What you have to do:
Retype every one of the records below, character for character.

[Stored entries]
• • •
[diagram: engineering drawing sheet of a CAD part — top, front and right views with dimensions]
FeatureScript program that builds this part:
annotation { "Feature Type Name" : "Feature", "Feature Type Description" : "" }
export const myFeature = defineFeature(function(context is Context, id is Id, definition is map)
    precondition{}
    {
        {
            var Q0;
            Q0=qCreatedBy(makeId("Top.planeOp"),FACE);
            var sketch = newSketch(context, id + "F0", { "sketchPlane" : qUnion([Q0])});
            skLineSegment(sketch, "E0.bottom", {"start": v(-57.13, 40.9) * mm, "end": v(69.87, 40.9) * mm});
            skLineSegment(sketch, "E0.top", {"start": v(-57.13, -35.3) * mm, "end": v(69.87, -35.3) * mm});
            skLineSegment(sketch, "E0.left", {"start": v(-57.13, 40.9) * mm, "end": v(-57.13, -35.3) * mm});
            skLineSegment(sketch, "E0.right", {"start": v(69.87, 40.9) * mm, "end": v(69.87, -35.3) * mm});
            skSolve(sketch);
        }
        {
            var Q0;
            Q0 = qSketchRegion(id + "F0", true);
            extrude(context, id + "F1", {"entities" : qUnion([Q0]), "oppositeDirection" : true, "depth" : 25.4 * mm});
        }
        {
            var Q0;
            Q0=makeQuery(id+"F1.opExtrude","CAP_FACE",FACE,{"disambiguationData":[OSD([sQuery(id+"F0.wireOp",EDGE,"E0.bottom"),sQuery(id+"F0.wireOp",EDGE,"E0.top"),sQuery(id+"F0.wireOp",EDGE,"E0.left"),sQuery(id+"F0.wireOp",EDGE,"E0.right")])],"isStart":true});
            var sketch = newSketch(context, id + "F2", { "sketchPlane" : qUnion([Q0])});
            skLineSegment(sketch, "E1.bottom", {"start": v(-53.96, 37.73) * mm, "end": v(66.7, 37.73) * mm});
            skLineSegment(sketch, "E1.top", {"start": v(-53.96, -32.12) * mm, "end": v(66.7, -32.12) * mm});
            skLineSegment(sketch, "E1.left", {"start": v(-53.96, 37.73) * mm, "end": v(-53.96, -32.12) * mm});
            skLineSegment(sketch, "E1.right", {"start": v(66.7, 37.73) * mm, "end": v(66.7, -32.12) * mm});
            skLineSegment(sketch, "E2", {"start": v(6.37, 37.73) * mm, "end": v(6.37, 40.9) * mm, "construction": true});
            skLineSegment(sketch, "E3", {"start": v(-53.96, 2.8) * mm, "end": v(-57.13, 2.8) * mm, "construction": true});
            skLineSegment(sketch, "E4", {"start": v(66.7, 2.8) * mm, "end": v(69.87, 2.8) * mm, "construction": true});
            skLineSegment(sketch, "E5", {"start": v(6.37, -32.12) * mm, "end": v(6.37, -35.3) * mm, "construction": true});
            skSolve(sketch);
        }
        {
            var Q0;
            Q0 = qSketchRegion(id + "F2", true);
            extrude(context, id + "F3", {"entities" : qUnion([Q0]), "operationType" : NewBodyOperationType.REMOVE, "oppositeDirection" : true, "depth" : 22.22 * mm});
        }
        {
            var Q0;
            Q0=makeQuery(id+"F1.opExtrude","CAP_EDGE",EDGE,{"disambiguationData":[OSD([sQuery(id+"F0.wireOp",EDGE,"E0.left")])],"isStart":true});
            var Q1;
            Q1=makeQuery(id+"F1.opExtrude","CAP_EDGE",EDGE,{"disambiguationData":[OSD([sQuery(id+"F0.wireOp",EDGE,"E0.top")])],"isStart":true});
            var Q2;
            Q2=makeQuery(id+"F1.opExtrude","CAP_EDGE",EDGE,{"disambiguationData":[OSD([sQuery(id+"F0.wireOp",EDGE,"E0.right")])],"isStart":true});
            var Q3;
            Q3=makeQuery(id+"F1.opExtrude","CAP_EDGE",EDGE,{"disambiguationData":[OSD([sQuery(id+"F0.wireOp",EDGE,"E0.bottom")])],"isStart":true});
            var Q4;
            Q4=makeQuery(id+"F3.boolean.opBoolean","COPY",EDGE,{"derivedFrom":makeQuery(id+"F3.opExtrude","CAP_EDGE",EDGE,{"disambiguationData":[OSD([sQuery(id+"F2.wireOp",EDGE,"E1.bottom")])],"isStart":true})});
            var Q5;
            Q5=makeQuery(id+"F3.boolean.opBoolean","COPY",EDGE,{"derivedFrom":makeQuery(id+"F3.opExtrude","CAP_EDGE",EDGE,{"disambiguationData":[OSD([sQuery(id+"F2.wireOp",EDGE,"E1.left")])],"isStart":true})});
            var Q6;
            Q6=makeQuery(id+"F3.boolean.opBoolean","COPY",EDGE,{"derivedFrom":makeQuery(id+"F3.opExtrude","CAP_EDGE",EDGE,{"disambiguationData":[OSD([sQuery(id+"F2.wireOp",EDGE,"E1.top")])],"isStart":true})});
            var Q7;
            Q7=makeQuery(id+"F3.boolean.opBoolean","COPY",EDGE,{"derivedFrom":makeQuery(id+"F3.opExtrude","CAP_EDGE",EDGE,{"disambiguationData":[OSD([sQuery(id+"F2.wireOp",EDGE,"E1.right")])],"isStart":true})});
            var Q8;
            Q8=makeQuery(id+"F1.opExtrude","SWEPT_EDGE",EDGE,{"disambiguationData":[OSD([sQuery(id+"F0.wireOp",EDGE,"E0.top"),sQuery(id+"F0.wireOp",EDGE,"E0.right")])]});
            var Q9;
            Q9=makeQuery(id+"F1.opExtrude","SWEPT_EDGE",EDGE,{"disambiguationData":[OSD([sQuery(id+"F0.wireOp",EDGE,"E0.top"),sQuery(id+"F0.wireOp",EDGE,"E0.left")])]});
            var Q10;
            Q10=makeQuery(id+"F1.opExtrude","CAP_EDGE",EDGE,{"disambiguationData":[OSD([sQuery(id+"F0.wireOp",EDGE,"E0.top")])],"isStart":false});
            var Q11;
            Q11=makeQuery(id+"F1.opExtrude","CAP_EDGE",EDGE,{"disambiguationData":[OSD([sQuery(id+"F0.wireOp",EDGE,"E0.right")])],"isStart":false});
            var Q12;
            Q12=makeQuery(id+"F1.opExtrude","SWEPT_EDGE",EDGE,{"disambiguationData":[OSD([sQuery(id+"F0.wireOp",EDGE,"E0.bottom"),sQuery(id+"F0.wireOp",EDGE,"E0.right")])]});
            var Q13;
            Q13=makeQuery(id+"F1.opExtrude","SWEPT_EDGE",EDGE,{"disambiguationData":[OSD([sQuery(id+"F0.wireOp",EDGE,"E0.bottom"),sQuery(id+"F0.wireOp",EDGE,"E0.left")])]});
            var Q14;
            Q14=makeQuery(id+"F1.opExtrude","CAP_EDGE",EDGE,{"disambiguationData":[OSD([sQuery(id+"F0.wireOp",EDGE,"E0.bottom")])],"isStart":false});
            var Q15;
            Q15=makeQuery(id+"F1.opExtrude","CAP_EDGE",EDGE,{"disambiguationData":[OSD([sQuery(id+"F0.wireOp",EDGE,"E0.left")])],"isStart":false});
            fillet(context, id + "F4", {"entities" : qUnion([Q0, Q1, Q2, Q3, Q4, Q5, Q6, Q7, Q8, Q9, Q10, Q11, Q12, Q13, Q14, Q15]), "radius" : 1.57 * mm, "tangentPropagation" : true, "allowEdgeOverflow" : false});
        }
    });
• • •
Result for this exercise:
[diagram: engineering drawing sheet of a CAD part — top, front and right views with dimensions]
FeatureScript program that builds this part:
annotation { "Feature Type Name" : "Feature", "Feature Type Description" : "" }
export const myFeature = defineFeature(function(context is Context, id is Id, definition is map)
    precondition{}
    {
        {
            var Q0;
            Q0=qCreatedBy(makeId("Top.planeOp"),FACE);
            var sketch = newSketch(context, id + "F0", { "sketchPlane" : qUnion([Q0])});
            skLineSegment(sketch, "E0.bottom", {"start": v(-57.13, 40.9) * mm, "end": v(69.87, 40.9) * mm});
            skLineSegment(sketch, "E0.top", {"start": v(-57.13, -35.3) * mm, "end": v(69.87, -35.3) * mm});
            skLineSegment(sketch, "E0.left", {"start": v(-57.13, 40.9) * mm, "end": v(-57.13, -35.3) * mm});
            skLineSegment(sketch, "E0.right", {"start": v(69.87, 40.9) * mm, "end": v(69.87, -35.3) * mm});
            skSolve(sketch);
        }
        {
            var Q0;
            Q0 = qSketchRegion(id + "F0", true);
            extrude(context, id + "F1", {"entities" : qUnion([Q0]), "oppositeDirection" : true, "depth" : 25.4 * mm});
        }
        {
            var Q0;
            Q0=makeQuery(id+"F1.opExtrude","CAP_FACE",FACE,{"disambiguationData":[OSD([sQuery(id+"F0.wireOp",EDGE,"E0.bottom"),sQuery(id+"F0.wireOp",EDGE,"E0.top"),sQuery(id+"F0.wireOp",EDGE,"E0.left"),sQuery(id+"F0.wireOp",EDGE,"E0.right")])],"isStart":true});
            var sketch = newSketch(context, id + "F2", { "sketchPlane" : qUnion([Q0])});
            skLineSegment(sketch, "E1.bottom", {"start": v(-53.96, 37.73) * mm, "end": v(66.7, 37.73) * mm});
            skLineSegment(sketch, "E1.top", {"start": v(-53.96, -32.12) * mm, "end": v(66.7, -32.12) * mm});
            skLineSegment(sketch, "E1.left", {"start": v(-53.96, 37.73) * mm, "end": v(-53.96, -32.12) * mm});
            skLineSegment(sketch, "E1.right", {"start": v(66.7, 37.73) * mm, "end": v(66.7, -32.12) * mm});
            skLineSegment(sketch, "E2", {"start": v(6.37, 37.73) * mm, "end": v(6.37, 40.9) * mm, "construction": true});
            skLineSegment(sketch, "E3", {"start": v(-53.96, 2.8) * mm, "end": v(-57.13, 2.8) * mm, "construction": true});
            skLineSegment(sketch, "E4", {"start": v(66.7, 2.8) * mm, "end": v(69.87, 2.8) * mm, "construction": true});
            skLineSegment(sketch, "E5", {"start": v(6.37, -32.12) * mm, "end": v(6.37, -35.3) * mm, "construction": true});
            skSolve(sketch);
        }
        {
            var Q0;
            Q0 = qSketchRegion(id + "F2", true);
            extrude(context, id + "F3", {"entities" : qUnion([Q0]), "operationType" : NewBodyOperationType.REMOVE, "oppositeDirection" : true, "depth" : 22.22 * mm});
        }
        {
            var Q0;
            Q0=makeQuery(id+"F1.opExtrude","CAP_EDGE",EDGE,{"disambiguationData":[OSD([sQuery(id+"F0.wireOp",EDGE,"E0.left")])],"isStart":true});
            var Q1;
            Q1=makeQuery(id+"F1.opExtrude","CAP_EDGE",EDGE,{"disambiguationData":[OSD([sQuery(id+"F0.wireOp",EDGE,"E0.top")])],"isStart":true});
            var Q2;
            Q2=makeQuery(id+"F1.opExtrude","CAP_EDGE",EDGE,{"disambiguationData":[OSD([sQuery(id+"F0.wireOp",EDGE,"E0.right")])],"isStart":true});
            var Q3;
            Q3=makeQuery(id+"F1.opExtrude","CAP_EDGE",EDGE,{"disambiguationData":[OSD([sQuery(id+"F0.wireOp",EDGE,"E0.bottom")])],"isStart":true});
            var Q4;
            Q4=makeQuery(id+"F3.boolean.opBoolean","COPY",EDGE,{"derivedFrom":makeQuery(id+"F3.opExtrude","CAP_EDGE",EDGE,{"disambiguationData":[OSD([sQuery(id+"F2.wireOp",EDGE,"E1.bottom")])],"isStart":true})});
            var Q5;
            Q5=makeQuery(id+"F3.boolean.opBoolean","COPY",EDGE,{"derivedFrom":makeQuery(id+"F3.opExtrude","CAP_EDGE",EDGE,{"disambiguationData":[OSD([sQuery(id+"F2.wireOp",EDGE,"E1.left")])],"isStart":true})});
            var Q6;
            Q6=makeQuery(id+"F3.boolean.opBoolean","COPY",EDGE,{"derivedFrom":makeQuery(id+"F3.opExtrude","CAP_EDGE",EDGE,{"disambiguationData":[OSD([sQuery(id+"F2.wireOp",EDGE,"E1.top")])],"isStart":true})});
            var Q7;
            Q7=makeQuery(id+"F3.boolean.opBoolean","COPY",EDGE,{"derivedFrom":makeQuery(id+"F3.opExtrude","CAP_EDGE",EDGE,{"disambiguationData":[OSD([sQuery(id+"F2.wireOp",EDGE,"E1.right")])],"isStart":true})});
            var Q8;
            Q8=makeQuery(id+"F1.opExtrude","SWEPT_EDGE",EDGE,{"disambiguationData":[OSD([sQuery(id+"F0.wireOp",EDGE,"E0.top"),sQuery(id+"F0.wireOp",EDGE,"E0.right")])]});
            var Q9;
            Q9=makeQuery(id+"F1.opExtrude","SWEPT_EDGE",EDGE,{"disambiguationData":[OSD([sQuery(id+"F0.wireOp",EDGE,"E0.top"),sQuery(id+"F0.wireOp",EDGE,"E0.left")])]});
            var Q10;
            Q10=makeQuery(id+"F1.opExtrude","CAP_EDGE",EDGE,{"disambiguationData":[OSD([sQuery(id+"F0.wireOp",EDGE,"E0.top")])],"isStart":false});
            var Q11;
            Q11=makeQuery(id+"F1.opExtrude","CAP_EDGE",EDGE,{"disambiguationData":[OSD([sQuery(id+"F0.wireOp",EDGE,"E0.right")])],"isStart":false});
            var Q12;
            Q12=makeQuery(id+"F1.opExtrude","SWEPT_EDGE",EDGE,{"disambiguationData":[OSD([sQuery(id+"F0.wireOp",EDGE,"E0.bottom"),sQuery(id+"F0.wireOp",EDGE,"E0.right")])]});
            var Q13;
            Q13=makeQuery(id+"F1.opExtrude","SWEPT_EDGE",EDGE,{"disambiguationData":[OSD([sQuery(id+"F0.wireOp",EDGE,"E0.bottom"),sQuery(id+"F0.wireOp",EDGE,"E0.left")])]});
            var Q14;
            Q14=makeQuery(id+"F1.opExtrude","CAP_EDGE",EDGE,{"disambiguationData":[OSD([sQuery(id+"F0.wireOp",EDGE,"E0.bottom")])],"isStart":false});
            var Q15;
            Q15=makeQuery(id+"F1.opExtrude","CAP_EDGE",EDGE,{"disambiguationData":[OSD([sQuery(id+"F0.wireOp",EDGE,"E0.left")])],"isStart":false});
            fillet(context, id + "F4", {"entities" : qUnion([Q0, Q1, Q2, Q3, Q4, Q5, Q6, Q7, Q8, Q9, Q10, Q11, Q12, Q13, Q14, Q15]), "radius" : 1.57 * mm, "tangentPropagation" : true, "allowEdgeOverflow" : false});
        }
    });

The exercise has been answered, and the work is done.